Come and Listen to a Story About a Kid and a Shed

Other remembrances beyond that fitful fateful day are not rememberable by me. The next thing I do remember happened a number of years later. The events are quite jumbled but I will try to recall it as accurately as I can for the anxious listeners out there in the electron fog.

I remember sitting on the roof of our shed. Back in the day, sheds were not these cheesey tin ribbed condom oil cans we have today. They were stolid, manly wooden structures hacked together by manly men with no more knowledge of carpentry than Peewee Hermann. As such they could support the accumulated weight of

  • one hen
  • two ducks
  • three squawking geese
  • four limerick oysters
  • five corpulent porposes
  • six pairs of Don Alvarzo’s tweezers
  • 7000 Macedonians in full battle array
  • eight brass monkeys from the ancient sacred crypts of Egypt
  • nine apathetic sympathetic diabetic old men on roller skates with a marked propensity towards procrastination and sloth
  • ten lyrical spherical diabolical denizens of the deep who haul quay around the quo of the quivvy of the quarry all at the same time. Often these structures were rotten and musty, smelling of oil, old lawn shears, and gasoline from last winter.

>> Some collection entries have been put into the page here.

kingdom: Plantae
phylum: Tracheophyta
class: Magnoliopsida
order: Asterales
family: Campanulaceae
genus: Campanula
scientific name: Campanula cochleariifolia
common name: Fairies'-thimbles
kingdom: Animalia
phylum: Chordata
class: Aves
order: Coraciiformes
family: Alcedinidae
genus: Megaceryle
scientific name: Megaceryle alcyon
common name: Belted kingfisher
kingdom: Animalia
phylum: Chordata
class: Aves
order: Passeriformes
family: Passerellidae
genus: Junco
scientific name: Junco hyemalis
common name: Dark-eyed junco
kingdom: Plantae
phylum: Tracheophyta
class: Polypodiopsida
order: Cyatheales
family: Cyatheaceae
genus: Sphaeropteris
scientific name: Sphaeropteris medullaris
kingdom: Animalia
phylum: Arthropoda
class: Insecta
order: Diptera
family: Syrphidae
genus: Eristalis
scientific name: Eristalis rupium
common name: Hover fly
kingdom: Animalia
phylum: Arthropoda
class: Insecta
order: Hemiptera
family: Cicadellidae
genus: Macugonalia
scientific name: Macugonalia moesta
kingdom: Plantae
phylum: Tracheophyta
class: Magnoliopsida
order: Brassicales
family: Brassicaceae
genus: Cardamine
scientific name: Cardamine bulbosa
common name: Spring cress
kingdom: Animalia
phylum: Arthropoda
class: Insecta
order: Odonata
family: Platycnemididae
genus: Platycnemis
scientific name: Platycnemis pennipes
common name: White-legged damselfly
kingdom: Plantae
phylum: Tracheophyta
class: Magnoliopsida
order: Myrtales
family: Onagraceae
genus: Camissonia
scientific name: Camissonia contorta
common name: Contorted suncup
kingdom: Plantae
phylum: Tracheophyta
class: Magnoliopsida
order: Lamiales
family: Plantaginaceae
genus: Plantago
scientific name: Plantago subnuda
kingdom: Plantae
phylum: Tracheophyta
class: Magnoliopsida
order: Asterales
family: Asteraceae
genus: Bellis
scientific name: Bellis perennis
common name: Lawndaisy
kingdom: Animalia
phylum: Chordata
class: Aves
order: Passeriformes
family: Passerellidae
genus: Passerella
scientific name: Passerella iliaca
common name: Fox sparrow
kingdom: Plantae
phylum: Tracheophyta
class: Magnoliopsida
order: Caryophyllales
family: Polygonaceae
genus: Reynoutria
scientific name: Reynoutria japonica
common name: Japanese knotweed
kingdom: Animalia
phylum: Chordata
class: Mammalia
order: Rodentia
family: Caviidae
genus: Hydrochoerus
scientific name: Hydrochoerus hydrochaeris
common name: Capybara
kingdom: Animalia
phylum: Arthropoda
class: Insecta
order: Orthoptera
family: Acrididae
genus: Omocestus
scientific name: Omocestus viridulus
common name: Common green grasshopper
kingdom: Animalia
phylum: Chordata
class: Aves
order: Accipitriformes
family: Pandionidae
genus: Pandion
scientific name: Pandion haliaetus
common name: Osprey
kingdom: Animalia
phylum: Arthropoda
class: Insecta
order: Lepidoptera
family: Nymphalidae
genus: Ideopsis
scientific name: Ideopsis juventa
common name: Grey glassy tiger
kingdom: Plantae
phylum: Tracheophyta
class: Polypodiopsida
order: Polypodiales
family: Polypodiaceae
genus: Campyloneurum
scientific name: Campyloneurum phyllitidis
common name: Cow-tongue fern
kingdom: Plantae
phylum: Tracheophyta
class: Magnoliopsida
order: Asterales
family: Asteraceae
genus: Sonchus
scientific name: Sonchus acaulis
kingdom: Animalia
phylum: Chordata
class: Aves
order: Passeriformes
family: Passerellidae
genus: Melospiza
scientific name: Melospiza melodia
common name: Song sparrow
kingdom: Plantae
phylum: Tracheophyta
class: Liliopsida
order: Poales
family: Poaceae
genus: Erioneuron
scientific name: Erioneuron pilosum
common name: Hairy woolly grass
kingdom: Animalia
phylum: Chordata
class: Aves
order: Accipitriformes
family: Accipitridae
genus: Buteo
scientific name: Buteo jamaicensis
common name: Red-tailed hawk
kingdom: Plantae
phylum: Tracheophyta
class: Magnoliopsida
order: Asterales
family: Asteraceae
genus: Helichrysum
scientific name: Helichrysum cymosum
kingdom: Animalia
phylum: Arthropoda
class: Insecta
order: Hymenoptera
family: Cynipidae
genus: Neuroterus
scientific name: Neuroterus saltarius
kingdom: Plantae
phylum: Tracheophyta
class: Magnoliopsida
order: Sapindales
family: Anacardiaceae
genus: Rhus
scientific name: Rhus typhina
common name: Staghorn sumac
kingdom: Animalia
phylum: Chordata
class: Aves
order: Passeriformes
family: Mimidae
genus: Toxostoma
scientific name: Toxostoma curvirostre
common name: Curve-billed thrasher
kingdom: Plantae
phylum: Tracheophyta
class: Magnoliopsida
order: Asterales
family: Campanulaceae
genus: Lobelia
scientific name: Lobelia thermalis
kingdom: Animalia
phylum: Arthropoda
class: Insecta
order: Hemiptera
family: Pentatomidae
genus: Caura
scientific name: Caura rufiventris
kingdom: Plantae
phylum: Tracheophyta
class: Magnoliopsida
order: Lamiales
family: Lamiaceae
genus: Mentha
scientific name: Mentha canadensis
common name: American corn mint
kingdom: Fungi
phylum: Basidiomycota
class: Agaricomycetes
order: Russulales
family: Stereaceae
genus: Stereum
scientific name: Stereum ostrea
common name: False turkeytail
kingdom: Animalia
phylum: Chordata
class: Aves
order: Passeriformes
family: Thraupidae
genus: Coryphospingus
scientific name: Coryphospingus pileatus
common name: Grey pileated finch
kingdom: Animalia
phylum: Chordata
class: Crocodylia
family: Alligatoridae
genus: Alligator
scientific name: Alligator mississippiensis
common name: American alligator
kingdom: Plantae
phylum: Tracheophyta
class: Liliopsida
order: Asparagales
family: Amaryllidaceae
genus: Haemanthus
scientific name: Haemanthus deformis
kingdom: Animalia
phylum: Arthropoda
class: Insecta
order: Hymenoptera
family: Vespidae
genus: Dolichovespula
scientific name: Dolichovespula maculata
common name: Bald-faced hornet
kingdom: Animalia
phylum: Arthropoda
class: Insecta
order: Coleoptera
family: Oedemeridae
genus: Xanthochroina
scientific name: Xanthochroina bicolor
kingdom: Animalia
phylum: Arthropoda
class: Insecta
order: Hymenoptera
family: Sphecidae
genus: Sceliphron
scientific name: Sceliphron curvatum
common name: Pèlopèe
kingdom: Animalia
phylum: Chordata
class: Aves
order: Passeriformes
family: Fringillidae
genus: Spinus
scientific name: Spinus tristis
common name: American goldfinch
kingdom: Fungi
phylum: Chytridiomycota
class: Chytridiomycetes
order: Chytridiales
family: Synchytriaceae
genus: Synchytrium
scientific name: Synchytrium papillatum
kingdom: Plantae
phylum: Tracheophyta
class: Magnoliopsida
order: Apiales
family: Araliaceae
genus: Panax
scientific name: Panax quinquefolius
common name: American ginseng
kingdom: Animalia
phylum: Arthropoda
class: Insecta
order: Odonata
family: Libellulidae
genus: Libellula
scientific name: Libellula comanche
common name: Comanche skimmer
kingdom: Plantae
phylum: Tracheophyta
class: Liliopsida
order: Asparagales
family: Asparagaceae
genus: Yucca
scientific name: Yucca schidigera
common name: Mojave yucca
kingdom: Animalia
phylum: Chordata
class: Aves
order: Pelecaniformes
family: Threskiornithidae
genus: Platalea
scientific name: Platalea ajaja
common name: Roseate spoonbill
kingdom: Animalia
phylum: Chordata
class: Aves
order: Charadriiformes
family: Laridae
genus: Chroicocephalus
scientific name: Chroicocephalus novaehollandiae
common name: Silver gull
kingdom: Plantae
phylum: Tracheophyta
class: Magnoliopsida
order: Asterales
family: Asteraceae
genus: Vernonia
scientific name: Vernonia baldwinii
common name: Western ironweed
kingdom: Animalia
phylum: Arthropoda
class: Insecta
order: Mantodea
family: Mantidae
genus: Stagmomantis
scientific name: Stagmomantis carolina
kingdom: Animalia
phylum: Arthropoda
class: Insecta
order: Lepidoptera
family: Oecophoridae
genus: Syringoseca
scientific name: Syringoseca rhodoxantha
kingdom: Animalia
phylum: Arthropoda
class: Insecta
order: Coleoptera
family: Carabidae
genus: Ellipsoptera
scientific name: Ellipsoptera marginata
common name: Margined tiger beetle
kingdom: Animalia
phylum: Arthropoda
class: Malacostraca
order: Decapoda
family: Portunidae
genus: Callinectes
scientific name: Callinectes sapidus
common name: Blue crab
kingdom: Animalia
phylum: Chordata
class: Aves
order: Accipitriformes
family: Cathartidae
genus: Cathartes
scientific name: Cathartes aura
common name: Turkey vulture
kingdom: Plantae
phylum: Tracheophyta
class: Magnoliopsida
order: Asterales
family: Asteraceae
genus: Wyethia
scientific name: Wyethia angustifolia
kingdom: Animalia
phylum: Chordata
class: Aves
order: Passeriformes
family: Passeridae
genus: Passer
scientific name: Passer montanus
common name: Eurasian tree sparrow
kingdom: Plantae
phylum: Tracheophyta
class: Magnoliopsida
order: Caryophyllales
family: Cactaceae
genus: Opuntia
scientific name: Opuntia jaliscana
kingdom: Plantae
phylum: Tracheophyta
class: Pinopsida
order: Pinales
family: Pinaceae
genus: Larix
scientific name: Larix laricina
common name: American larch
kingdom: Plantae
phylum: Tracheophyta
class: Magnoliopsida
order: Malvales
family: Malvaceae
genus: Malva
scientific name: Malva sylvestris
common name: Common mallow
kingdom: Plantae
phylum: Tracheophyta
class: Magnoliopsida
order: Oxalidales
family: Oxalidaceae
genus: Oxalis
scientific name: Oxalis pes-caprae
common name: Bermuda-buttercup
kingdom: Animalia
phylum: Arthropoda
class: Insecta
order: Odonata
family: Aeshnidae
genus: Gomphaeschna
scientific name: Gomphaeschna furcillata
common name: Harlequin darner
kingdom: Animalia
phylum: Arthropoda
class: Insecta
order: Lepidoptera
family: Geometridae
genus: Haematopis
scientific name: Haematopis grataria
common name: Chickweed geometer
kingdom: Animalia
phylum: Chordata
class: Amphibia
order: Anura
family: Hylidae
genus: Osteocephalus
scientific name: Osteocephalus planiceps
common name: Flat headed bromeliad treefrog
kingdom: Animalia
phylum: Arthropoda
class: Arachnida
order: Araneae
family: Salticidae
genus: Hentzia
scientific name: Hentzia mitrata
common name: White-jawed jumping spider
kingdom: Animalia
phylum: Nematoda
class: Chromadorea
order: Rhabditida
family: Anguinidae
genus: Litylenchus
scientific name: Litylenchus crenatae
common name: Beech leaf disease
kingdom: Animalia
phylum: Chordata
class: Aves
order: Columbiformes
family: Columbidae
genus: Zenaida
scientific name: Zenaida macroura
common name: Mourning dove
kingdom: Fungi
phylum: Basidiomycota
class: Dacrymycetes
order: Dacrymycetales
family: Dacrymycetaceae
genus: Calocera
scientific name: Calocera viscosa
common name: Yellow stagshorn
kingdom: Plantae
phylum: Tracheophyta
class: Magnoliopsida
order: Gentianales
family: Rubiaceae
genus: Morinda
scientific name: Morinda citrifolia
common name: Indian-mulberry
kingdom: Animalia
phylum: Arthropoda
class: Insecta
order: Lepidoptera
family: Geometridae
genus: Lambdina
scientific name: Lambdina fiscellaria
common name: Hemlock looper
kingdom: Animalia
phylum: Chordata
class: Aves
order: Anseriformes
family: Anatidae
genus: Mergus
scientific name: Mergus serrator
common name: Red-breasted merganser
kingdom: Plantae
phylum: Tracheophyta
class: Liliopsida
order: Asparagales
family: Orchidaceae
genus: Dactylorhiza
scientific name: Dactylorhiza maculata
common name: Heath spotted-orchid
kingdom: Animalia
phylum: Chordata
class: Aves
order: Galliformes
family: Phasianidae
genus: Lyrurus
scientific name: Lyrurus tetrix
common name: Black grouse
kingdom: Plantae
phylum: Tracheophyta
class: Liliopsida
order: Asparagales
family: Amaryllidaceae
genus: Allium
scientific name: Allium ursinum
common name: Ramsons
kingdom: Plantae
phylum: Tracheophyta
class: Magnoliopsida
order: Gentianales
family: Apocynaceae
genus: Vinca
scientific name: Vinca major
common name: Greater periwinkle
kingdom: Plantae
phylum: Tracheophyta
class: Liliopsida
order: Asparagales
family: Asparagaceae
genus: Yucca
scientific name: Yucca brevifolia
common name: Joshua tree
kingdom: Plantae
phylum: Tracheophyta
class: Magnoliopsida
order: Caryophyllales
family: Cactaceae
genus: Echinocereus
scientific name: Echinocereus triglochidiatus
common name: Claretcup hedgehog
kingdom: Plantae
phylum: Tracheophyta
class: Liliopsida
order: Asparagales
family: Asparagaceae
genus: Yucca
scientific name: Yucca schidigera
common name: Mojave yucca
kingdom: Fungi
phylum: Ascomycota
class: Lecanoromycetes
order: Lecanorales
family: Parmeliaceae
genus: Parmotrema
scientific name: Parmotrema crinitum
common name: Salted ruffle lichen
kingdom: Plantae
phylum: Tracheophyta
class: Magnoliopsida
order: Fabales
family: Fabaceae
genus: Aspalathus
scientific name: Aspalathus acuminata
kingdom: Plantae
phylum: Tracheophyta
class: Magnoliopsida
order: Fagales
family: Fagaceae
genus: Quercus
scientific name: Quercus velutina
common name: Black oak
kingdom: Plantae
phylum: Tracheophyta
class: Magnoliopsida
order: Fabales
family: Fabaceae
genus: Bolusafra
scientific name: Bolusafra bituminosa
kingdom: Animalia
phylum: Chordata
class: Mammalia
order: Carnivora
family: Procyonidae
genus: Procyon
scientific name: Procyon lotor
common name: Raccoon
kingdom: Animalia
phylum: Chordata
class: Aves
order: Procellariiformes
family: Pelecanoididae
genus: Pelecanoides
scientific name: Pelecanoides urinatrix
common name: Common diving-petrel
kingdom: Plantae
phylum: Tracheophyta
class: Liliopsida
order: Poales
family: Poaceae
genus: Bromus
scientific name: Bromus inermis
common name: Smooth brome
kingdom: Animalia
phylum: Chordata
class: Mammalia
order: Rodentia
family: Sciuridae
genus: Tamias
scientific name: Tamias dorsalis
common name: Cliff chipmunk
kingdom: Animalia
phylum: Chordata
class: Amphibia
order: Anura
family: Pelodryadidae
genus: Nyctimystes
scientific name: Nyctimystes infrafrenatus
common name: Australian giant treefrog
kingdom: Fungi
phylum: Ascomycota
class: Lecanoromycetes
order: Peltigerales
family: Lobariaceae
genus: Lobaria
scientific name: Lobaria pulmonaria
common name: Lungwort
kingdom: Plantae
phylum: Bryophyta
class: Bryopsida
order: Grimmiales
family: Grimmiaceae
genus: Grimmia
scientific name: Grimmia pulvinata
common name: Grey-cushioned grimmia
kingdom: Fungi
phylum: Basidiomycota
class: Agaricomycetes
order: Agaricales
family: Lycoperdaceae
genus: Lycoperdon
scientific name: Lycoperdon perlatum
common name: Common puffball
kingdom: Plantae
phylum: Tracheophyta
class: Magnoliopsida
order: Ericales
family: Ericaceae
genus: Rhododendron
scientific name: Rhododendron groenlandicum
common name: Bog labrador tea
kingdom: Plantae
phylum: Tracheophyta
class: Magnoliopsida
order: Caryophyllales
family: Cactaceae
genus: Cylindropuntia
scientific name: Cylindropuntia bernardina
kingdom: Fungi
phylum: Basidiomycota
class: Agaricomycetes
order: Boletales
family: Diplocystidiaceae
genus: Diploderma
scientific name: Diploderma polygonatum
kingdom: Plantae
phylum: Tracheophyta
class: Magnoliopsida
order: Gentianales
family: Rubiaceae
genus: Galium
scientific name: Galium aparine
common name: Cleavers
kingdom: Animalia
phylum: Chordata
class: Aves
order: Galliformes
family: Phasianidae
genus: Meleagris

As I sat atop this mighty structure, I remember being extremely pissed off at some kids who had excluded me from a baseball game. I could, in fact, see them playing quite clearly from the shed roof. I sat there like a gargoyle, plotting their destruction. I think this may have been the first instance in which thoughts of murder actually entered the misty caverns of the creator’s brain. I can’t recall the events that followed this event in any great detail. I do remember sitting there for what seemed like hours. Hanging was too good for the rotten bastards as far as I was concerned. They had shunned one of their own and were to be damned to the fiery pit of Gehenna or some such equally rotten eternal torture.

Some time later, a great melancholy came over me. Being a bit older now, I realize that it was the first bout of depression that I was to experience. I can say now with great authority that rejection and loneliness are the root of all depression known to humanity. Adam and Eve first hung their heads in shame when they were rejected in the garden. It’s things like this that set the tone for each person’s life. Things like this are remembered years later and pointed to by the psychiatric community as seminal events in a person’s life.

We have all heard the blame for peoples actions being placed squarely on the shoulders of mothers, fathers, and the occasional rotten sibling. Sadaam Hussein, Adolph Hitler, Mussolini, and Ghengis Khan can probably all point to some act of rejection and loneliness that they were compensating for. Heck, it may have been some rotten kid kicking over a friendly game of Risk that propelled us into World War Two.

I do not even remember climbing up or down from said roof. I do want to place some of the blame for this and forthcoming postings squarely on the perpetrators of the “Shed Roof Event”.